Google-China Update
January 20th, 2010 | Sources: Washington PostSubjects: Asia news, Technology
It’s been a week since Google announced its Gmail systems had been breached by cyber criminals based in China, but the scope of the attack is just now being appreciated.
It looks as though the attack was part of a large corporate and political phishing ploy that leveraged security flaws in e-mail attachments to break into the networks of at least 34 companies including Yahoo, Symantec, Rackspace, Adobe and Northrop Grumman.
According to Google, the hackers accessed the Gmail accounts of Chinese human rights advocates around the world, as well as other human rights groups that shape the national debate on human rights in China.
Google has threatened to retaliate by pulling out of China altogether.
The attacks were more sophisticated than their predecessors, according to security experts, in that they simultaneously exploited flaws in many software programs.

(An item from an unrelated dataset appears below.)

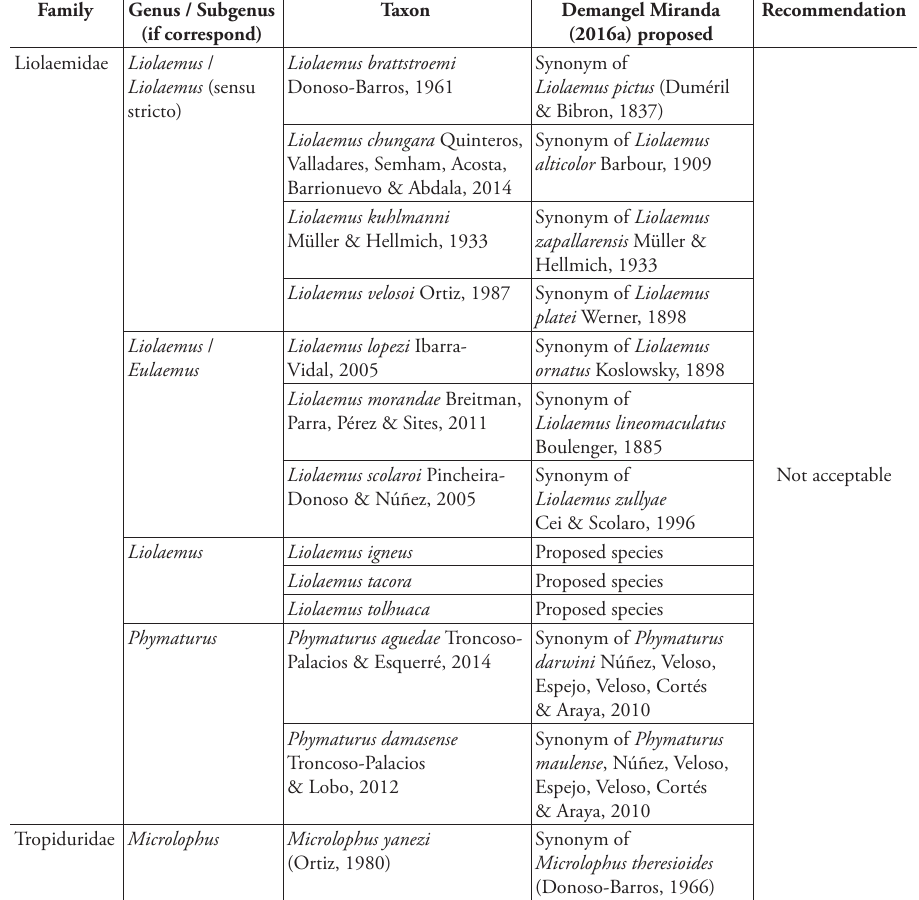
Table 1. Summary of the taxonomic changes proposed by Demangel Miranda (2016a). Details of recom- mendation are explained in the text. Liolaemus subgenera are according to Abdala and Quinteros (2014).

“Usually it’s a group using one type of malicious code per target,” Eli Jellenc told the Washington Post. Jellenc, the head of international cyber-intelligence for VeriSign’s iDefense Labs, added that “in this case, they’re using multiple types against multiple targets. That’s a marked leap in coordination.”
The standoff between Google and China creates a headache for federal officials, since it cuts to the heart of many current issues in U.S.-China relations: from human rights and censorship to intellectual property protection and access to military technology.
Since it entered the Chinese market in 2005, Google has clashed with the Chinese government about which search topics should be censored. The company’s service has been blocked when it defied government wishes.
News about Google’s public rebuke was censored in China, other than an op-ed piece in People’s Daily which called the search giant a “spoiled child” and predicted it would eventually back-off its threats.